__DATASET EXCERPTS__:
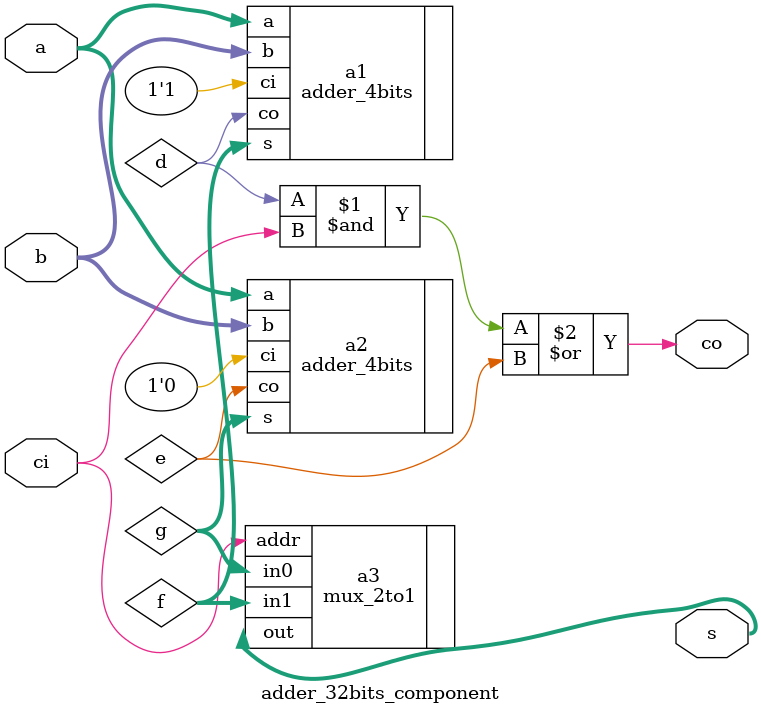
<source format=v>
module adder_32bits_component(a,b,ci,co,s);
input [3:0] a,b;
input ci;
output [3:0] s;
output co;
wire d,e;
wire [3:0] f,g;

adder_4bits a1(.a(a),
               .b(b),
			   .ci(1'b1),
			   .co(d),
			   .s(f));
			   
adder_4bits a2(.a(a),
               .b(b),
			   .ci(1'b0),
			   .co(e),
			   .s(g));		

mux_2to1 a3(.in0(g),
			.in1(f),
			.addr(ci),
			.out(s));			   

assign co = (d&ci)|e;

endmodule 
</source>
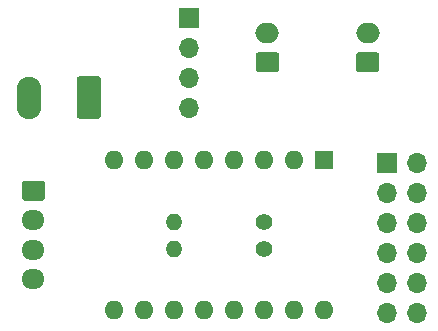
<source format=gbr>
%TF.GenerationSoftware,KiCad,Pcbnew,(5.1.6)-1*%
%TF.CreationDate,2022-03-03T12:09:35+01:00*%
%TF.ProjectId,pmod_shield,706d6f64-5f73-4686-9965-6c642e6b6963,rev?*%
%TF.SameCoordinates,Original*%
%TF.FileFunction,Copper,L1,Top*%
%TF.FilePolarity,Positive*%
%FSLAX46Y46*%
G04 Gerber Fmt 4.6, Leading zero omitted, Abs format (unit mm)*
G04 Created by KiCad (PCBNEW (5.1.6)-1) date 2022-03-03 12:09:35*
%MOMM*%
%LPD*%
G01*
G04 APERTURE LIST*
%TA.AperFunction,ComponentPad*%
%ADD10O,1.600000X1.600000*%
%TD*%
%TA.AperFunction,ComponentPad*%
%ADD11R,1.600000X1.600000*%
%TD*%
%TA.AperFunction,ComponentPad*%
%ADD12O,2.000000X1.700000*%
%TD*%
%TA.AperFunction,ComponentPad*%
%ADD13O,1.950000X1.700000*%
%TD*%
%TA.AperFunction,ComponentPad*%
%ADD14O,2.080000X3.600000*%
%TD*%
%TA.AperFunction,ComponentPad*%
%ADD15O,1.700000X1.700000*%
%TD*%
%TA.AperFunction,ComponentPad*%
%ADD16R,1.700000X1.700000*%
%TD*%
%TA.AperFunction,ComponentPad*%
%ADD17C,1.400000*%
%TD*%
%TA.AperFunction,ComponentPad*%
%ADD18O,1.400000X1.400000*%
%TD*%
G04 APERTURE END LIST*
D10*
%TO.P,A1,16*%
%TO.N,dir*%
X155638500Y-106807000D03*
%TO.P,A1,8*%
%TO.N,+12V*%
X137858500Y-94107000D03*
%TO.P,A1,15*%
%TO.N,step*%
X153098500Y-106807000D03*
%TO.P,A1,7*%
%TO.N,GND*%
X140398500Y-94107000D03*
%TO.P,A1,14*%
%TO.N,Net-(A1-Pad13)*%
X150558500Y-106807000D03*
%TO.P,A1,6*%
%TO.N,Net-(A1-Pad6)*%
X142938500Y-94107000D03*
%TO.P,A1,13*%
%TO.N,Net-(A1-Pad13)*%
X148018500Y-106807000D03*
%TO.P,A1,5*%
%TO.N,Net-(A1-Pad5)*%
X145478500Y-94107000D03*
%TO.P,A1,12*%
%TO.N,Net-(A1-Pad12)*%
X145478500Y-106807000D03*
%TO.P,A1,4*%
%TO.N,Net-(A1-Pad4)*%
X148018500Y-94107000D03*
%TO.P,A1,11*%
%TO.N,Net-(A1-Pad11)*%
X142938500Y-106807000D03*
%TO.P,A1,3*%
%TO.N,Net-(A1-Pad3)*%
X150558500Y-94107000D03*
%TO.P,A1,10*%
%TO.N,Net-(A1-Pad10)*%
X140398500Y-106807000D03*
%TO.P,A1,2*%
%TO.N,+3V3*%
X153098500Y-94107000D03*
%TO.P,A1,9*%
%TO.N,ena*%
X137858500Y-106807000D03*
D11*
%TO.P,A1,1*%
%TO.N,GND*%
X155638500Y-94107000D03*
%TD*%
D12*
%TO.P,J5,2*%
%TO.N,GND*%
X159308800Y-83352000D03*
%TO.P,J5,1*%
%TO.N,stop2*%
%TA.AperFunction,ComponentPad*%
G36*
G01*
X160058800Y-86702000D02*
X158558800Y-86702000D01*
G75*
G02*
X158308800Y-86452000I0J250000D01*
G01*
X158308800Y-85252000D01*
G75*
G02*
X158558800Y-85002000I250000J0D01*
G01*
X160058800Y-85002000D01*
G75*
G02*
X160308800Y-85252000I0J-250000D01*
G01*
X160308800Y-86452000D01*
G75*
G02*
X160058800Y-86702000I-250000J0D01*
G01*
G37*
%TD.AperFunction*%
%TD*%
%TO.P,J4,2*%
%TO.N,GND*%
X150825200Y-83352000D03*
%TO.P,J4,1*%
%TO.N,stop1*%
%TA.AperFunction,ComponentPad*%
G36*
G01*
X151575200Y-86702000D02*
X150075200Y-86702000D01*
G75*
G02*
X149825200Y-86452000I0J250000D01*
G01*
X149825200Y-85252000D01*
G75*
G02*
X150075200Y-85002000I250000J0D01*
G01*
X151575200Y-85002000D01*
G75*
G02*
X151825200Y-85252000I0J-250000D01*
G01*
X151825200Y-86452000D01*
G75*
G02*
X151575200Y-86702000I-250000J0D01*
G01*
G37*
%TD.AperFunction*%
%TD*%
D13*
%TO.P,J6,4*%
%TO.N,scl*%
X131013200Y-104223200D03*
%TO.P,J6,3*%
%TO.N,sda*%
X131013200Y-101723200D03*
%TO.P,J6,2*%
%TO.N,GND*%
X131013200Y-99223200D03*
%TO.P,J6,1*%
%TO.N,+3V3*%
%TA.AperFunction,ComponentPad*%
G36*
G01*
X130288200Y-95873200D02*
X131738200Y-95873200D01*
G75*
G02*
X131988200Y-96123200I0J-250000D01*
G01*
X131988200Y-97323200D01*
G75*
G02*
X131738200Y-97573200I-250000J0D01*
G01*
X130288200Y-97573200D01*
G75*
G02*
X130038200Y-97323200I0J250000D01*
G01*
X130038200Y-96123200D01*
G75*
G02*
X130288200Y-95873200I250000J0D01*
G01*
G37*
%TD.AperFunction*%
%TD*%
D14*
%TO.P,J3,2*%
%TO.N,+12V*%
X130619500Y-88836500D03*
%TO.P,J3,1*%
%TO.N,GND*%
%TA.AperFunction,ComponentPad*%
G36*
G01*
X136739500Y-87286499D02*
X136739500Y-90386501D01*
G75*
G02*
X136489501Y-90636500I-249999J0D01*
G01*
X134909499Y-90636500D01*
G75*
G02*
X134659500Y-90386501I0J249999D01*
G01*
X134659500Y-87286499D01*
G75*
G02*
X134909499Y-87036500I249999J0D01*
G01*
X136489501Y-87036500D01*
G75*
G02*
X136739500Y-87286499I0J-249999D01*
G01*
G37*
%TD.AperFunction*%
%TD*%
D15*
%TO.P,J2,12*%
%TO.N,dir*%
X163525200Y-107086400D03*
%TO.P,J2,11*%
%TO.N,step*%
X160985200Y-107086400D03*
%TO.P,J2,10*%
%TO.N,Net-(J2-Pad10)*%
X163525200Y-104546400D03*
%TO.P,J2,9*%
%TO.N,ena*%
X160985200Y-104546400D03*
%TO.P,J2,8*%
%TO.N,stop2*%
X163525200Y-102006400D03*
%TO.P,J2,7*%
%TO.N,scl*%
X160985200Y-102006400D03*
%TO.P,J2,6*%
%TO.N,stop1*%
X163525200Y-99466400D03*
%TO.P,J2,5*%
%TO.N,sda*%
X160985200Y-99466400D03*
%TO.P,J2,4*%
%TO.N,GND*%
X163525200Y-96926400D03*
%TO.P,J2,3*%
X160985200Y-96926400D03*
%TO.P,J2,2*%
%TO.N,+3V3*%
X163525200Y-94386400D03*
D16*
%TO.P,J2,1*%
X160985200Y-94386400D03*
%TD*%
D17*
%TO.P,R2,1*%
%TO.N,+3V3*%
X150558500Y-101701600D03*
D18*
%TO.P,R2,2*%
%TO.N,scl*%
X142938500Y-101701600D03*
%TD*%
D17*
%TO.P,R1,1*%
%TO.N,+3V3*%
X150558500Y-99415600D03*
D18*
%TO.P,R1,2*%
%TO.N,sda*%
X142938500Y-99415600D03*
%TD*%
D15*
%TO.P,J1,4*%
%TO.N,Net-(A1-Pad6)*%
X144170400Y-89712800D03*
%TO.P,J1,3*%
%TO.N,Net-(A1-Pad5)*%
X144170400Y-87172800D03*
%TO.P,J1,2*%
%TO.N,Net-(A1-Pad4)*%
X144170400Y-84632800D03*
D16*
%TO.P,J1,1*%
%TO.N,Net-(A1-Pad3)*%
X144170400Y-82092800D03*
%TD*%
M02*

</source>
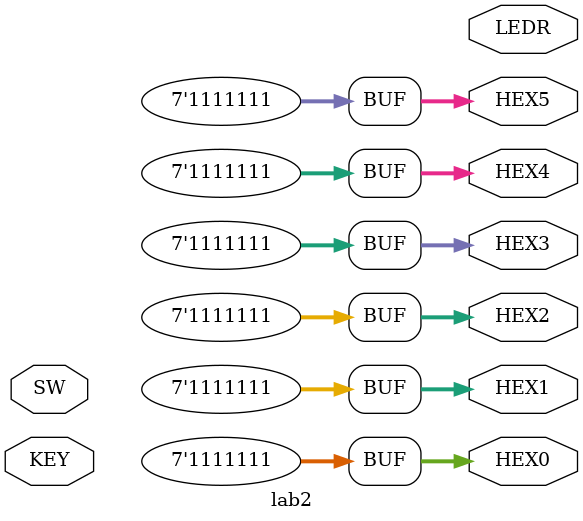
<source format=sv>
/* Top-level module that defines the I/Os for the DE1-SoC board
 * and the circuit behavior.
 */
module lab2 (
  output logic [6:0] HEX0, HEX1, HEX2, HEX3, HEX4, HEX5,
  output logic [9:0] LEDR,
  input  logic [3:0] KEY,
  input  logic [9:0] SW
  );

  // Default values, turns off the HEX displays
  assign HEX0 = 7'b1111111;
  assign HEX1 = 7'b1111111;
  assign HEX2 = 7'b1111111;
  assign HEX3 = 7'b1111111;
  assign HEX4 = 7'b1111111;
  assign HEX5 = 7'b1111111;

  // Logic to check if SW3-SW0 match your bottom digit,
  // and SW7-SW4 match the next.
  // Result should drive LEDR0.

endmodule  // lab2

</source>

__WHAT THE TASK ASKS__:
Each line in the listing above that contains "match" should be copied.

__RESPONSE BELOW__:
  // Logic to check if SW3-SW0 match your bottom digit,
  // and SW7-SW4 match the next.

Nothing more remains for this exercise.